The Republican Nat’l Comm. asked the Fed. Election Comm’n June 13 to release thousands of pages regarding a FEC case against AFL-CIO and the Democratic Party. RNC complained of an unprecedented move by FEC to yank all of the probe’s files from the public record. In May, after a lengthy staff review to remove confidential materials, FEC made 6,024 pages public, but quickly reversed itself and suppressed the documents four days later.
“Compounding the seriousness of this bizarre action by the commission is the fact that the removal-and presumably the explanation for the removal-was conducted in secret,” RNC gen. counsel Michael E. Toner said in a motion demanding an explanation from FEC and asking that the papers be made public again. Toner added: “Because this motion involves a closed matter, the RNC trusts that all deliberations regarding this motion will be conducted at a public meeting of the commission.”
The motion also indicated that the documents should have been placed on the record sooner because the case was closed nearly a year ago.
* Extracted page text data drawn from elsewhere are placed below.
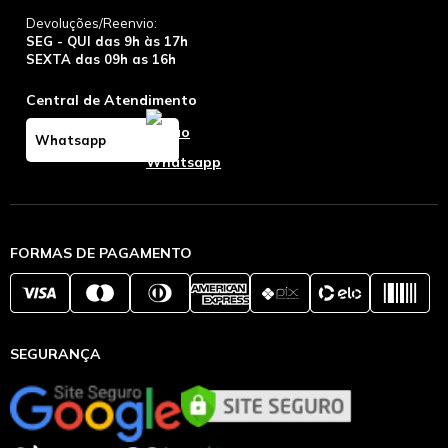
Devoluções/Reenvio:
SEG - QUI das 9h às 17h
SEXTA das 09h as 16h
Central de Atendimento
Whatsapp
FORMAS DE PAGAMENTO
SEGURANÇA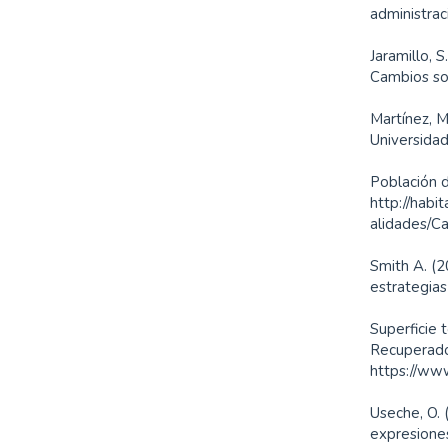
administrac
Jaramillo, 
Cambios soc
Martínez, M
Universida
Población d
http://habi
alidades/Ca
Smith A. (2
estrategias
Superficie 
Recuperado
https://www
Useche, O.
expresiones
Toner also suggested that the probe produced thousands of pages of documents involving the Democratic Nat’l Comm. that never have been placed on the public record and should now be made public.
DNC’s gen. counsel, Joseph E. Sandler, said the withdrawal was prompted by vigorous complaints from DNC and AFL-CIO about certain records FEC included in the public file. “[W]e believe some of this material is absolutely exempt from disclosure under the Freedom of Information Act and we demand that [FEC] take it off the record,” Sandler said. Sandler and AFL-CIO assoc. gen. counsel Laurence E. Gold want FEC to expunge the coordinated campaign plans detailing the strategy for state-by-state field operations, records showing how AFL-CIO and other unions “go about their business” politically, and the names of DNC and union operatives who provided information during the probe or are mentioned in various documents.
Gold said, “We believe strongly that they should not see the light of day.” Although such documents regarding closed cases have been routinely available to the public in the past, Gold said, FEC’s practices in this area have not necessarily complied with applicable laws. Gold argues that the Republicans should not be allowed to obtain “proprietary information” in a case where AFL-CIO was “exonerated.” FEC investigators found “an extraordinary degree” of political coordination with the plans of each state Democratic Party and DNC apparently “subject to the approval of the AFL-CIO,” but FEC decided to abide by a 1999 court ruling that took a narrow view of what constituted illegal coordination.
Ex-FEC general counsel, Lawrence M. Noble, said yesterday that he quit the agency last year largely because the panel decided not to appeal that ruling and because of its adoption of regulations that make it almost impossible to prove illegal coordination. Noble believes that the documents eventually would be released through normal FEC processes or through a Freedom on Information Act request. Noble is now the executive director of the Center for Responsive Politics. Kent Cooper, co-director of politicalmoneyline.com, said any FEC move to censor the records is too late. His organization made copies of all the pages before they were withdrawn. [Wash. Post 6/14/01; BNA 6/19/01]
QUOTABLE QUOTE
“[D]on’t get your hopes up that equality and inclusion are qualities practiced in the union halls. Go to the meetings and fight for change or pay your dues, collect your check and watch while the American labor union movement continues to go down the tubes, led by an unenlightened group of middle-class, middle-aged, clueless white men.”
– Ex-UMW and AFSCME employee Mary A. Uzelac, Letter to the Editor, Charleston (W. Va.) Daily Mail, 6/21/01.